• WHAT THE TASK REQUIRES: Convert all of the following lines into a numbered list, leaving out any blank lines.

• WORKING DATA:
○ ○ ○ ○

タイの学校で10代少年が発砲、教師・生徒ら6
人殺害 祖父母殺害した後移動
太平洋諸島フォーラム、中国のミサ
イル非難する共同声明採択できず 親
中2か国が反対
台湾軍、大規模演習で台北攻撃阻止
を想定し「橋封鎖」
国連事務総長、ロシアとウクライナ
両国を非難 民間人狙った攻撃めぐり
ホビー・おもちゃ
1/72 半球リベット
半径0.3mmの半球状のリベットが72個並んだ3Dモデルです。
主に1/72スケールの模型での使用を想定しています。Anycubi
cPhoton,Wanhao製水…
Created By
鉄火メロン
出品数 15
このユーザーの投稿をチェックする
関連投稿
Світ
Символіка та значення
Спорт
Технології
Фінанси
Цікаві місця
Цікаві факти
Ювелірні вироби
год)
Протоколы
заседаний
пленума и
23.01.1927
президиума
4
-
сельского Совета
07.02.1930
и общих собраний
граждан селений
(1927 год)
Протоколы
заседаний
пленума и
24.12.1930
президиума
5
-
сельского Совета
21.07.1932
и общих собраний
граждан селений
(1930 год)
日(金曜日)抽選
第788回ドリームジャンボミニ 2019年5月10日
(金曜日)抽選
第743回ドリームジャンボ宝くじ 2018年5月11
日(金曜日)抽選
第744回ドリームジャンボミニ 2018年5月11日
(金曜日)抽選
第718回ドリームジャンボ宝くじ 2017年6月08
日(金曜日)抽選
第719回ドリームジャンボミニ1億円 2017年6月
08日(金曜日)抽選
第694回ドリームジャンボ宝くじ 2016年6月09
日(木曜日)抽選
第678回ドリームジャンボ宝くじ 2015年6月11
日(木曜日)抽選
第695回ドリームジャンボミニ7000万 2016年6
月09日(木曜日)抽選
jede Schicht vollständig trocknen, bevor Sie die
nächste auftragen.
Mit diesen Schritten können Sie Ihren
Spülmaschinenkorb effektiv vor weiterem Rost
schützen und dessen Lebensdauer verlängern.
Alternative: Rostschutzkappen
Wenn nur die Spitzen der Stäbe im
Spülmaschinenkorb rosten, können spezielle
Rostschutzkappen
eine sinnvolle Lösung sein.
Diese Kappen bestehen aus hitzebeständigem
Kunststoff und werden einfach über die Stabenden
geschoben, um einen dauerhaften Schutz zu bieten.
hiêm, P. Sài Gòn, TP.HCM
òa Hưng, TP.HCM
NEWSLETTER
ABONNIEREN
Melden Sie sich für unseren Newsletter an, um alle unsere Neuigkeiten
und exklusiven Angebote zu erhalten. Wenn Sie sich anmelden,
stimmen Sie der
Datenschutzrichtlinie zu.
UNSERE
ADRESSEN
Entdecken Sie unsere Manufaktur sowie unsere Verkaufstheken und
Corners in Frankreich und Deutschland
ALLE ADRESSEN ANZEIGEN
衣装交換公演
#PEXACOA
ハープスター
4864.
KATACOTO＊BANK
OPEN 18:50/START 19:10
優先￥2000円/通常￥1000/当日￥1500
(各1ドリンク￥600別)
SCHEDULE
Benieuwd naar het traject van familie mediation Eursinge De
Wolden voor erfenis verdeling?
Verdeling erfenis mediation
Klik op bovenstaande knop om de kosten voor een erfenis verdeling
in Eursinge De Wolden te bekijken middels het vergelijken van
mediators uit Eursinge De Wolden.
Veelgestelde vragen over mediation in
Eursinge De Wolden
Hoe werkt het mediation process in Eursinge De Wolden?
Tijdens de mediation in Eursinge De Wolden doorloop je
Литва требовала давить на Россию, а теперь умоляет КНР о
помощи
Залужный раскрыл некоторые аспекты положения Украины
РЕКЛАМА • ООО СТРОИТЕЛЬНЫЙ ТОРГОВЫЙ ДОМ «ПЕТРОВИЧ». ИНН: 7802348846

○ ○ ○ ○

• TASK OUTPUT:
1. タイの学校で10代少年が発砲、教師・生徒ら6
2. 人殺害 祖父母殺害した後移動
3. 太平洋諸島フォーラム、中国のミサ
4. イル非難する共同声明採択できず 親
5. 中2か国が反対
6. 台湾軍、大規模演習で台北攻撃阻止
7. を想定し「橋封鎖」
8. 国連事務総長、ロシアとウクライナ
9. 両国を非難 民間人狙った攻撃めぐり
10. ホビー・おもちゃ
11. 1/72 半球リベット
12. 半径0.3mmの半球状のリベットが72個並んだ3Dモデルです。
13. 主に1/72スケールの模型での使用を想定しています。Anycubi
14. cPhoton,Wanhao製水…
15. Created By
16. 鉄火メロン
17. 出品数 15
18. このユーザーの投稿をチェックする
19. 関連投稿
20. Світ
21. Символіка та значення
22. Спорт
23. Технології
24. Фінанси
25. Цікаві місця
26. Цікаві факти
27. Ювелірні вироби
28. год)
29. Протоколы
30. заседаний
31. пленума и
32. 23.01.1927
33. президиума
34. 4
35. -
36. сельского Совета
37. 07.02.1930
38. и общих собраний
39. граждан селений
40. (1927 год)
41. Протоколы
42. заседаний
43. пленума и
44. 24.12.1930
45. президиума
46. 5
47. -
48. сельского Совета
49. 21.07.1932
50. и общих собраний
51. граждан селений
52. (1930 год)
53. 日(金曜日)抽選
54. 第788回ドリームジャンボミニ 2019年5月10日
55. (金曜日)抽選
56. 第743回ドリームジャンボ宝くじ 2018年5月11
57. 日(金曜日)抽選
58. 第744回ドリームジャンボミニ 2018年5月11日
59. (金曜日)抽選
60. 第718回ドリームジャンボ宝くじ 2017年6月08
61. 日(金曜日)抽選
62. 第719回ドリームジャンボミニ1億円 2017年6月
63. 08日(金曜日)抽選
64. 第694回ドリームジャンボ宝くじ 2016年6月09
65. 日(木曜日)抽選
66. 第678回ドリームジャンボ宝くじ 2015年6月11
67. 日(木曜日)抽選
68. 第695回ドリームジャンボミニ7000万 2016年6
69. 月09日(木曜日)抽選
70. jede Schicht vollständig trocknen, bevor Sie die
71. nächste auftragen.
72. Mit diesen Schritten können Sie Ihren
73. Spülmaschinenkorb effektiv vor weiterem Rost
74. schützen und dessen Lebensdauer verlängern.
75. Alternative: Rostschutzkappen
76. Wenn nur die Spitzen der Stäbe im
77. Spülmaschinenkorb rosten, können spezielle
78. Rostschutzkappen
79. eine sinnvolle Lösung sein.
80. Diese Kappen bestehen aus hitzebeständigem
81. Kunststoff und werden einfach über die Stabenden
82. geschoben, um einen dauerhaften Schutz zu bieten.
83. hiêm, P. Sài Gòn, TP.HCM
84. òa Hưng, TP.HCM
85. NEWSLETTER
86. ABONNIEREN
87. Melden Sie sich für unseren Newsletter an, um alle unsere Neuigkeiten
88. und exklusiven Angebote zu erhalten. Wenn Sie sich anmelden,
89. stimmen Sie der
90. Datenschutzrichtlinie zu.
91. UNSERE
92. ADRESSEN
93. Entdecken Sie unsere Manufaktur sowie unsere Verkaufstheken und
94. Corners in Frankreich und Deutschland
95. ALLE ADRESSEN ANZEIGEN
96. 衣装交換公演
97. #PEXACOA
98. ハープスター
99. 4864.
100. KATACOTO＊BANK
101. OPEN 18:50/START 19:10
102. 優先￥2000円/通常￥1000/当日￥1500
103. (各1ドリンク￥600別)
104. SCHEDULE
105. Benieuwd naar het traject van familie mediation Eursinge De
106. Wolden voor erfenis verdeling?
107. Verdeling erfenis mediation
108. Klik op bovenstaande knop om de kosten voor een erfenis verdeling
109. in Eursinge De Wolden te bekijken middels het vergelijken van
110. mediators uit Eursinge De Wolden.
111. Veelgestelde vragen over mediation in
112. Eursinge De Wolden
113. Hoe werkt het mediation process in Eursinge De Wolden?
114. Tijdens de mediation in Eursinge De Wolden doorloop je
115. Литва требовала давить на Россию, а теперь умоляет КНР о
116. помощи
117. Залужный раскрыл некоторые аспекты положения Украины
118. РЕКЛАМА • ООО СТРОИТЕЛЬНЫЙ ТОРГОВЫЙ ДОМ «ПЕТРОВИЧ». ИНН: 7802348846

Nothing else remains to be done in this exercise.